Desde que o contágio e as mortes por coronavírus começaram a subir exponencialmente, a Organização Mundial da Saúde (OMS) tem sido enfática em defender que a testagem em massa é uma das medidas mais eficazes para combater o avanço da doença. O motivo é simples, explicado por uma metáfora certeira: “Não se consegue combater um incêndio com os olhos vendados”, disse o diretor-geral da entidade, Tedros Adhanom Ghebreyesus. Mas, a despeito da lógica, o Brasil tem agido às cegas.
O Ministério da Saúde admite que faltam kits para testes no país e, por isso, mantém uma política de só realizá-los em suspeitos com quadro grave, sob a alegação de economizar recursos. A medida não apenas contraria a ciência, como também a experiência. Os países que conseguiram frear o avanço da pandemia foram justamente aqueles que investiram nos diagnósticos rápidos de todos os casos suspeitos, mesmo os assintomáticos.
A Coreia do Sul é um exemplo de que os testes em massa são uma arma valiosa. O país começou a registrar as primeiras ocorrências ao mesmo tempo em que a Itália, que não adotou o diagnóstico intensivo. Os números falam por si: enquanto a nação asiática teve pouco mais de 8 mil contaminados e 84 mortes, o país europeu tornou-se o novo epicentro da doença, com mais de 33 mil infectados e 2.978 fatalidades.
Até agora, o governo federal usou cerca de quatro mil testes e tem à disposição no SUS outros 26 mil, números que estão bem distantes do ideal. Para se ter uma ideia, a Coreia do Sul, com o equivalente a um quarto da população brasileira, realiza mais de 15 mil exames por dia, desde o início da transmissão.
Além da pouca quantidade de kits, é grave também a demora nos resultados. O caso do primeiro morto por coronavírus no Brasil é emblemático. O porteiro de São Paulo, de 62 anos, faleceu antes do diagnóstico da doença e, 24 horas após sua morte, nenhum dos parentes haviam sido testados, mesmo apresentando sintomas.

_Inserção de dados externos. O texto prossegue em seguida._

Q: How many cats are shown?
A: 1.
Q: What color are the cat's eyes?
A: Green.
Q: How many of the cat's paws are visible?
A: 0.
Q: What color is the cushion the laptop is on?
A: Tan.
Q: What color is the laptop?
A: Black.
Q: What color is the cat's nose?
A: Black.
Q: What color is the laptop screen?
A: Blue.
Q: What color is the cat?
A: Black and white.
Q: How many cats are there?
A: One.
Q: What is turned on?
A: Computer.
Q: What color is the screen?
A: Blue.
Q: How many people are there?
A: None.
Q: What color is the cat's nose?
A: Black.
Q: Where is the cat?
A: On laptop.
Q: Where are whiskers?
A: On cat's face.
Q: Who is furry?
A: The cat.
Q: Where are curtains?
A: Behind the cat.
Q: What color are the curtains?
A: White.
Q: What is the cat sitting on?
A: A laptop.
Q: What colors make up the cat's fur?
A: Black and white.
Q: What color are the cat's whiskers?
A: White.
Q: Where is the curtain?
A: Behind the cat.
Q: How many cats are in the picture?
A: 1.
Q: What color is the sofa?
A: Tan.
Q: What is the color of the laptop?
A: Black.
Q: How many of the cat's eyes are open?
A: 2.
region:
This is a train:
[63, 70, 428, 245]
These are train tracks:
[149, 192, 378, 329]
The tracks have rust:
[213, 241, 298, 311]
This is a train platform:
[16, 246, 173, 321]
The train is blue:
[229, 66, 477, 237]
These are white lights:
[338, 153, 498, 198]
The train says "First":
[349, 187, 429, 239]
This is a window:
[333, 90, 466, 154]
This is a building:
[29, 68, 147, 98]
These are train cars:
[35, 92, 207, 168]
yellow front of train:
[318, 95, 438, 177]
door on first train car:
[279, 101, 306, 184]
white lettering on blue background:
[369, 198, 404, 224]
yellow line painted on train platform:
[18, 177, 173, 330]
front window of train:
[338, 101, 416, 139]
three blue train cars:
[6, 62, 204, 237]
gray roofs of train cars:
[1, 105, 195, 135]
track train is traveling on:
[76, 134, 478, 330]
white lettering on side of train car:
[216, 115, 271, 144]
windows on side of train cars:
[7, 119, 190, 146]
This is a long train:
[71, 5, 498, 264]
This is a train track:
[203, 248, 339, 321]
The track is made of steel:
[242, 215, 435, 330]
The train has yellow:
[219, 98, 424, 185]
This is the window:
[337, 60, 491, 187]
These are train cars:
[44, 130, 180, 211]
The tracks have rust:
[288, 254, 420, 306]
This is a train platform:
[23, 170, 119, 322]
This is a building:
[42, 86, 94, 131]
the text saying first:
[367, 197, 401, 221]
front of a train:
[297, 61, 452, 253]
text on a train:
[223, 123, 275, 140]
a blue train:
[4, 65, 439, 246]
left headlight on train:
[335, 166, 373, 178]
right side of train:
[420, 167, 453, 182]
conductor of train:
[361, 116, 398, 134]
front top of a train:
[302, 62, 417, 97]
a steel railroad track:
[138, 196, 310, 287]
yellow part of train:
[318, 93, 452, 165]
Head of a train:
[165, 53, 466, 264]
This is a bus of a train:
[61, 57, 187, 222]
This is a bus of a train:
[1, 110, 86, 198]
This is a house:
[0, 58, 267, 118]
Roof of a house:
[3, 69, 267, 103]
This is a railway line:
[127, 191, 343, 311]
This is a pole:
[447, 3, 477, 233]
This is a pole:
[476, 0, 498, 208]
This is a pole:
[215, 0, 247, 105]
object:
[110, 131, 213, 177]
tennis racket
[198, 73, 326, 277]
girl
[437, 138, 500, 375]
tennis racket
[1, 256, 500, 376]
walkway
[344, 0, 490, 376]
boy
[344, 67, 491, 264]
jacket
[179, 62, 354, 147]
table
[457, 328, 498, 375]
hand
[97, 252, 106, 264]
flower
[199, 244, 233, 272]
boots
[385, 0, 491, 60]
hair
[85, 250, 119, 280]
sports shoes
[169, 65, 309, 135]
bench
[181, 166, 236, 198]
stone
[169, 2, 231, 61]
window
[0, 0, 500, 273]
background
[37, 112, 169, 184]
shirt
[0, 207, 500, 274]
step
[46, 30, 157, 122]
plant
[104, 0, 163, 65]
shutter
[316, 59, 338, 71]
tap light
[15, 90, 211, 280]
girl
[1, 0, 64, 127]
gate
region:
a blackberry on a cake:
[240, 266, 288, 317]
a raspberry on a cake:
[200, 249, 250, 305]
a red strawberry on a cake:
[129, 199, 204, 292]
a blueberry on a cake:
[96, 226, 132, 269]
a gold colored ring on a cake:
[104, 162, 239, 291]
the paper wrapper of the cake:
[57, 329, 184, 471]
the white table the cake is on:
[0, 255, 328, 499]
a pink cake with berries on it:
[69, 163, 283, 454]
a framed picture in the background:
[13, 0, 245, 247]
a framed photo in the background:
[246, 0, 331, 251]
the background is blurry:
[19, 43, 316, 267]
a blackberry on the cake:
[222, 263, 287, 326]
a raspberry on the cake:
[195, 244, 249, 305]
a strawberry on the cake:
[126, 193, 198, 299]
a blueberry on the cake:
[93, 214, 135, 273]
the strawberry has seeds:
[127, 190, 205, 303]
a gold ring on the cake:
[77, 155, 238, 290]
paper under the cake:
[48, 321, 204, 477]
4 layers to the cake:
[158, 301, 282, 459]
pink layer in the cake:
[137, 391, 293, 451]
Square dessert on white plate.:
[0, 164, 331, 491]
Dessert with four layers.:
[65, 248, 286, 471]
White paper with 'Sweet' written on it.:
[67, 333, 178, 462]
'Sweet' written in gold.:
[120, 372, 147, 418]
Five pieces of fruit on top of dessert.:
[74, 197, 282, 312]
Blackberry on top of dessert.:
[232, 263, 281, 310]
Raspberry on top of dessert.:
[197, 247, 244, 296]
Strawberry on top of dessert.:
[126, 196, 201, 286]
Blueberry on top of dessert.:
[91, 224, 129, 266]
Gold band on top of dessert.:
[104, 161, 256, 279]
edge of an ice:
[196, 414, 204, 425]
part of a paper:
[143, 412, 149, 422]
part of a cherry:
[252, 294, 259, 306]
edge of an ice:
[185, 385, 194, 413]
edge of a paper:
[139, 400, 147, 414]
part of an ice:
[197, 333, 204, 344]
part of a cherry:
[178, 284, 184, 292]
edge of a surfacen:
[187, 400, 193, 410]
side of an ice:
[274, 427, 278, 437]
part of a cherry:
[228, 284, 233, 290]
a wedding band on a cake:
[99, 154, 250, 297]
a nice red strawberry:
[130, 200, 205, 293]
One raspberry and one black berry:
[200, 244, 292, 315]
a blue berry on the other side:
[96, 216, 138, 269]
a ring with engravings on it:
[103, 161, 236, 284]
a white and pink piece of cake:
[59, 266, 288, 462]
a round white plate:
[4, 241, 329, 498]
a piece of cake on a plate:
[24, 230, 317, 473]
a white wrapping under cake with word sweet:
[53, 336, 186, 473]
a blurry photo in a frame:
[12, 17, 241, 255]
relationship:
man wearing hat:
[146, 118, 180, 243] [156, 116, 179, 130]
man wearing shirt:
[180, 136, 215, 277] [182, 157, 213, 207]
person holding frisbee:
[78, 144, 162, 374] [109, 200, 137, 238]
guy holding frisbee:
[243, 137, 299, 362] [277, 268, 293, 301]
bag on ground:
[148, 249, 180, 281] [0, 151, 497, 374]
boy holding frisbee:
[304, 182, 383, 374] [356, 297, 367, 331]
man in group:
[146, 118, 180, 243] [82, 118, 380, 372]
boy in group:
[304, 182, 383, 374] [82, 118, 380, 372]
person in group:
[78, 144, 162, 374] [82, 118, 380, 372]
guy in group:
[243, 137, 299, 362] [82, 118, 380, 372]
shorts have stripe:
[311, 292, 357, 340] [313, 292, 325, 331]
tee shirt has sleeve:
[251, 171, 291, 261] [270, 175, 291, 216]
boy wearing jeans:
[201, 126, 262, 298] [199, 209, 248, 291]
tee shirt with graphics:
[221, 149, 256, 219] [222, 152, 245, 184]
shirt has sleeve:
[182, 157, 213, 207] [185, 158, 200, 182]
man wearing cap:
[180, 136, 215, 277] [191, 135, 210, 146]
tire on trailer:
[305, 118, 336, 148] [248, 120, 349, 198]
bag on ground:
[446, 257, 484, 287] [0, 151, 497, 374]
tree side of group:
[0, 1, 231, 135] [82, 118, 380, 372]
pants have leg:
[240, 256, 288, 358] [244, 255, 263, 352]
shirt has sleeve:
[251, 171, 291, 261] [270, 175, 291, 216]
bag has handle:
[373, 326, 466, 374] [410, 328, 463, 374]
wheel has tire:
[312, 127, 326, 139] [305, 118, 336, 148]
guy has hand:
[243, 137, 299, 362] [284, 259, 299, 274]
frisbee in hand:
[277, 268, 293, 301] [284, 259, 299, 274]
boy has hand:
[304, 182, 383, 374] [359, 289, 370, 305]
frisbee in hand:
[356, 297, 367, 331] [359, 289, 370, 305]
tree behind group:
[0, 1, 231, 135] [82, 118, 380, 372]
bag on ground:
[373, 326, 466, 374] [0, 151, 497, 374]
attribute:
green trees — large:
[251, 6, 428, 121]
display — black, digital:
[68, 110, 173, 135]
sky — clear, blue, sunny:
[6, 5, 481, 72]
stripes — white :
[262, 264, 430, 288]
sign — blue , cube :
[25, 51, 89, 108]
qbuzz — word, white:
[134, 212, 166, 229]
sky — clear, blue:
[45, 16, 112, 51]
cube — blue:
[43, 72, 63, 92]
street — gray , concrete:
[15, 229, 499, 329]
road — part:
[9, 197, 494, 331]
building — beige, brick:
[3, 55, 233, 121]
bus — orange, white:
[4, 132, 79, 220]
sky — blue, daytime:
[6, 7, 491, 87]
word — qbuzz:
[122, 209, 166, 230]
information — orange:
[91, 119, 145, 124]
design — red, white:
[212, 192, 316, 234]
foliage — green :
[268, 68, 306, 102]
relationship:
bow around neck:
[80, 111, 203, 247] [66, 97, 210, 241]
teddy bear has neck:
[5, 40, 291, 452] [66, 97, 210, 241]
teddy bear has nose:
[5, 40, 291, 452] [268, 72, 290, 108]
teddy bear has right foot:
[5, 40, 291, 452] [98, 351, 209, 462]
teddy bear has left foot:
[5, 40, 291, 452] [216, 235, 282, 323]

No Espírito Santo, outro exemplo de letargia. Dois dos oito casos de Covid-19 são de um casal que retornou ao Estado na quinta-feira (12), já com sintomas, após um cruzeiro no Caribe. A confirmação, no entanto, só veio na última terça-feira (17), cinco dias após a realização do teste. Outras 32 pessoas que também voltaram da viagem ainda aguardam o diagnóstico. Enquanto isso, outros países submetem suspeitos a testes que demoram 15 minutos para revelar a presença do vírus.
Essa falta de rigor nos diagnósticos leva à subnotificação dos casos, que por sua vez desemboca na frouxidão do controle epidemiológico. Se não for solucionado, esse descompasso entre a realidade e o imperativo científico para contenção da doença pode custar caro ao Brasil.
O Ministério da Saúde já anunciou que pretende comprar mais kits de testes - serão 40 mil entregues pela Fiocruz até abril, número ainda tímido. Apenas com dados precisos é possível ter um retrato fiel da disseminação do Covid-19 e, assim, tomar as medidas necessárias. Não conhecer o inimigo torna mais difícil vencê-lo.